* _Supplied records_:
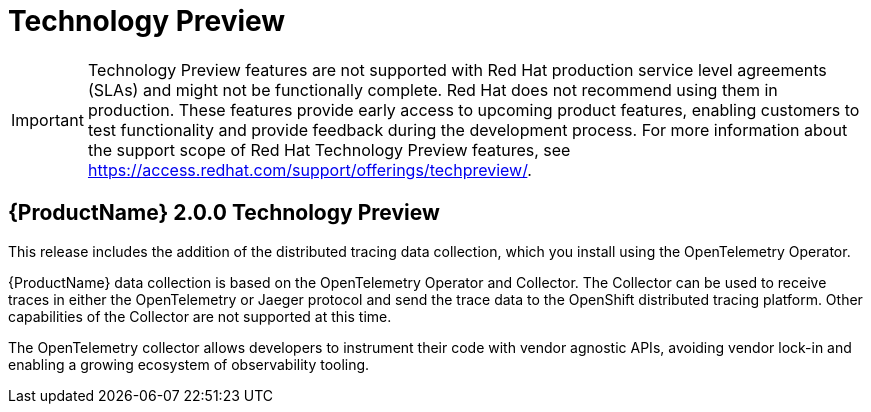 ////
Module included in the following assemblies:
* distr-tracing--release-notes.adoc
////

[id="distr-tracing-rn-tech-preview_{context}"]
= Technology Preview
////
Provide the following info for each issue if possible:
Description -  Describe the new functionality available to the customer.  For enhancements, try to describe as specifically as possible where the customer will see changes.  Avoid the word “supports” as in [product] now supports [feature] to avoid customer confusion with full support.  Say, for example, “available as a Technology Preview.”
Package - A brief description of what the customer has to install or enable to use the Technology Preview feature.    (e.g., available in quickstart.zip on customer portal, JDF website, container on registry, enable option, etc.)
////

[IMPORTANT]
====
Technology Preview features are not supported with Red Hat production service level agreements (SLAs) and might not be functionally complete. Red Hat does not recommend using them in production.
These features provide early access to upcoming product features, enabling customers to test functionality and provide feedback during the development process. For more information about the support scope of Red Hat Technology Preview features, see https://access.redhat.com/support/offerings/techpreview/.
====

== {ProductName} 2.0.0 Technology Preview

This release includes the addition of the distributed tracing data collection, which you install using the OpenTelemetry Operator.

{ProductName} data collection is based on the OpenTelemetry Operator and Collector. The Collector can be used to receive traces in either the OpenTelemetry or Jaeger protocol and send the trace data to the OpenShift distributed tracing platform. Other capabilities of the Collector are not supported at this time.

The OpenTelemetry collector allows developers to instrument their code with vendor agnostic APIs, avoiding vendor lock-in and enabling a growing ecosystem of observability tooling.
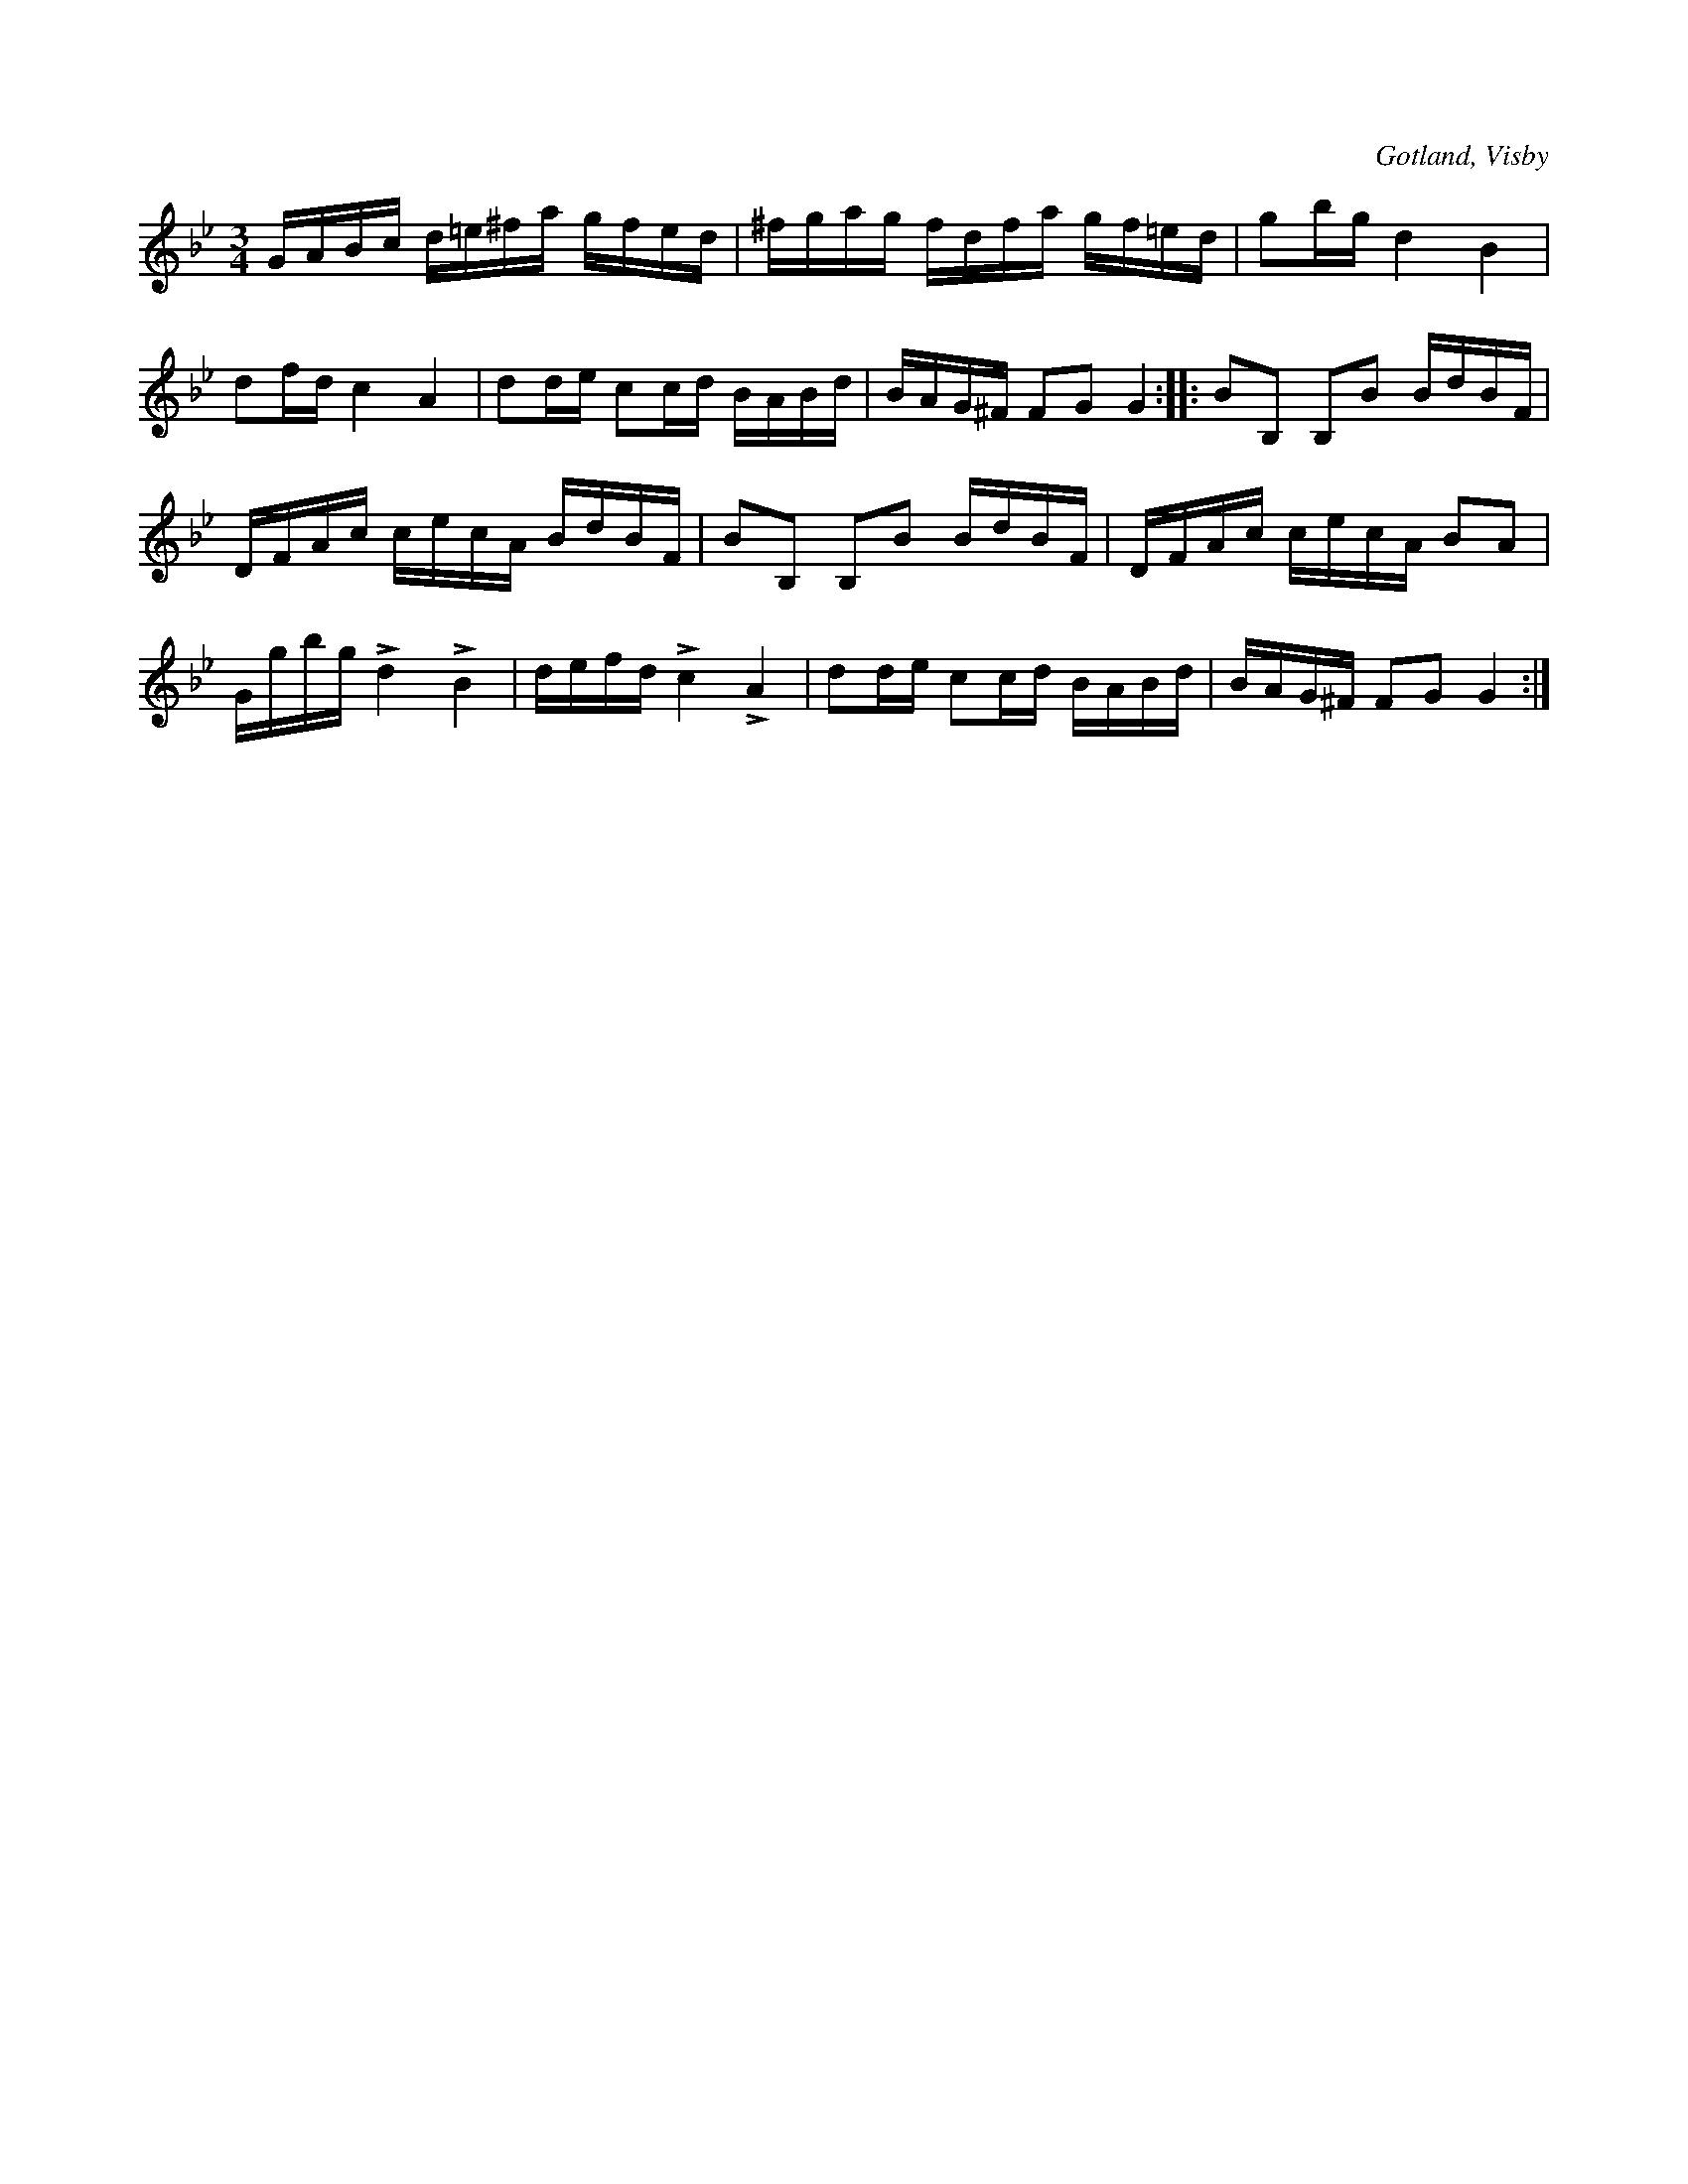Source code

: X:396
Z:Erik Ronström 2010-02-02: Titlar: Di sma undar jordi dansar (var kommer den titeln ifrån?)
T:
R:polska
S:Ur von Baumgartens samling i Visby.
O:Gotland, Visby
M:3/4
L:1/16
K:Gm
GABc d=e^fa gfed|^fgag fdfa gf=ed|g2bg d4 B4|
d2fd c4 A4|d2de c2cd BABd|BAG^F F2G2G4::B2B,2 B,2B2 BdBF|
DFAc cecA BdBF|B2B,2 B,2B2 BdBF|DFAc cecA B2A2|
Ggbg Ld4 LB4|defd Lc4 LA4|d2de c2cd BABd|BAG^F F2G2 G4:|

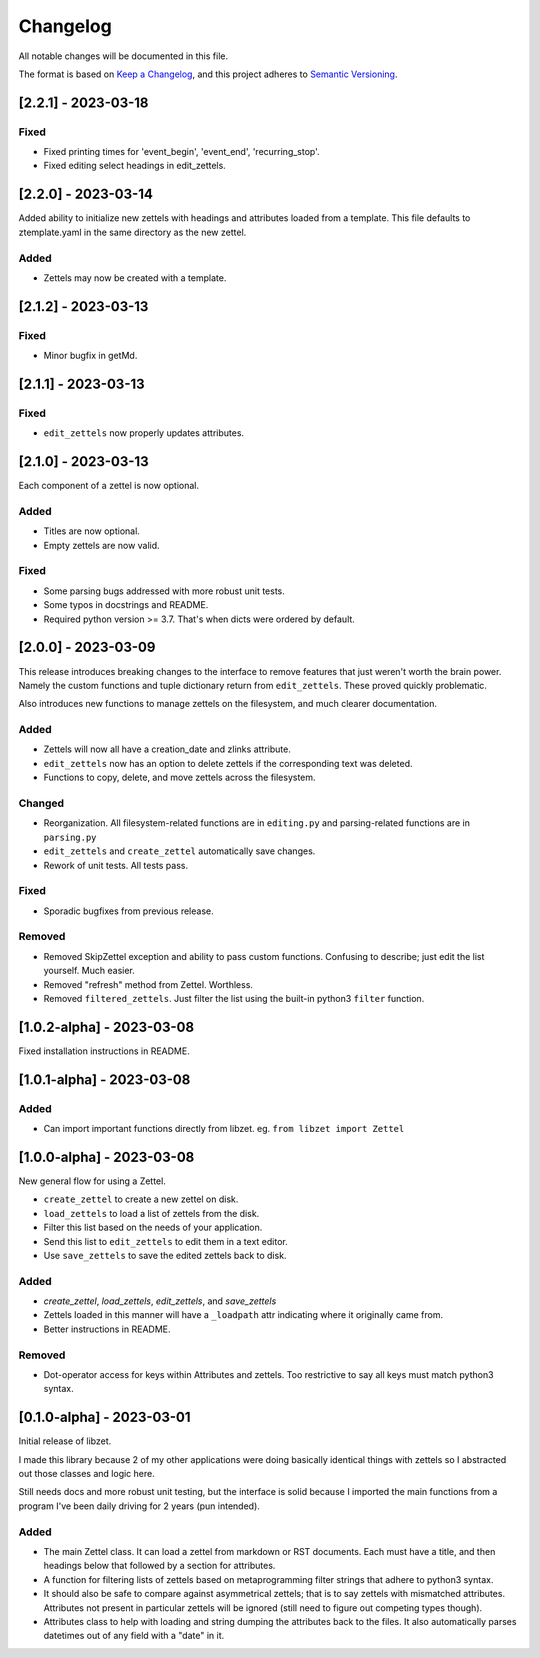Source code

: ===========
 Changelog
===========
All notable changes will be documented in this file.

The format is based on `Keep a Changelog <https://keepachangelog.com/en/1.0.0/>`_,
and this project adheres to `Semantic Versioning <https://semver.org/spec/v2.0.0.html>`_.

[2.2.1] - 2023-03-18
====================

Fixed
-----
- Fixed printing times for 'event_begin', 'event_end', 'recurring_stop'.
- Fixed editing select headings in edit_zettels.

[2.2.0] - 2023-03-14
====================
Added ability to initialize new zettels with headings and attributes
loaded from a template. This file defaults to ztemplate.yaml in the
same directory as the new zettel.

Added
-----
- Zettels may now be created with a template.

[2.1.2] - 2023-03-13
====================

Fixed
-----
- Minor bugfix in getMd.

[2.1.1] - 2023-03-13
====================

Fixed
-----
- ``edit_zettels`` now properly updates attributes.

[2.1.0] - 2023-03-13
====================
Each component of a zettel is now optional.

Added
-----
- Titles are now optional.
- Empty zettels are now valid.

Fixed
-----
- Some parsing bugs addressed with more robust unit tests.
- Some typos in docstrings and README.
- Required python version >= 3.7. That's when dicts were ordered by default.

[2.0.0] - 2023-03-09
====================
This release introduces breaking changes to the interface to remove features
that just weren't worth the brain power. Namely the custom functions and tuple
dictionary return from ``edit_zettels``. These proved quickly problematic.

Also introduces new functions to manage zettels on the filesystem, and much
clearer documentation.

Added
-----
- Zettels will now all have a creation_date and zlinks attribute.
- ``edit_zettels`` now has an option to delete zettels if the
  corresponding text was deleted.

- Functions to copy, delete, and move zettels across the filesystem.

Changed
-------
- Reorganization. All filesystem-related functions are in ``editing.py``
  and parsing-related functions are in ``parsing.py``
- ``edit_zettels`` and ``create_zettel`` automatically save changes.
- Rework of unit tests. All tests pass.

Fixed
-----
- Sporadic bugfixes from previous release.

Removed
-------
- Removed SkipZettel exception and ability to pass custom functions.
  Confusing to describe; just edit the list yourself. Much easier.
- Removed "refresh" method from Zettel. Worthless.
- Removed ``filtered_zettels``. Just filter the list using the
  built-in python3 ``filter`` function.

[1.0.2-alpha] - 2023-03-08
==========================
Fixed installation instructions in README.

[1.0.1-alpha] - 2023-03-08
==========================

Added
-----
- Can import important functions directly from libzet.
  eg. ``from libzet import Zettel``

[1.0.0-alpha] - 2023-03-08
==========================
New general flow for using a Zettel.

- ``create_zettel`` to create a new zettel on disk.
- ``load_zettels`` to load a list of zettels from the disk.
- Filter this list based on the needs of your application.
- Send this list to ``edit_zettels`` to edit them in a text editor.
- Use ``save_zettels`` to save the edited zettels back to disk.

Added
-----
- `create_zettel`, `load_zettels`, `edit_zettels`, and `save_zettels`
- Zettels loaded in this manner will have a ``_loadpath`` attr indicating
  where it originally came from.
- Better instructions in README.

Removed
-------
- Dot-operator access for keys within Attributes and zettels. Too restrictive
  to say all keys must match python3 syntax.

[0.1.0-alpha] - 2023-03-01
==========================
Initial release of libzet.

I made this library because 2 of my other applications were doing basically
identical things with zettels so I abstracted out those classes and logic here.

Still needs docs and more robust unit testing, but the interface is solid
because I imported the main functions from a program I've been daily driving
for 2 years (pun intended).

Added
-----
- The main Zettel class. It can load a zettel from markdown or RST documents.
  Each must have a title, and then headings below that followed by a section
  for attributes.
- A function for filtering lists of zettels based on metaprogramming filter
  strings that adhere to python3 syntax.
- It should also be safe to compare against asymmetrical zettels; that is to
  say zettels with mismatched attributes. Attributes not present in particular
  zettels will be ignored (still need to figure out competing types though).
- Attributes class to help with loading and string dumping the attributes back
  to the files. It also automatically parses datetimes out of any field with
  a "date" in it.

* _Aim of the exercise_:
Produce a word-for-word copy of everything above from the line holding "- Zettels may now be created with a template." down to the line holding "- Titles are now optional.", with both of those lines kept.

* _Expected output_:
- Zettels may now be created with a template.

[2.1.2] - 2023-03-13
====================

Fixed
-----
- Minor bugfix in getMd.

[2.1.1] - 2023-03-13
====================

Fixed
-----
- ``edit_zettels`` now properly updates attributes.

[2.1.0] - 2023-03-13
====================
Each component of a zettel is now optional.

Added
-----
- Titles are now optional.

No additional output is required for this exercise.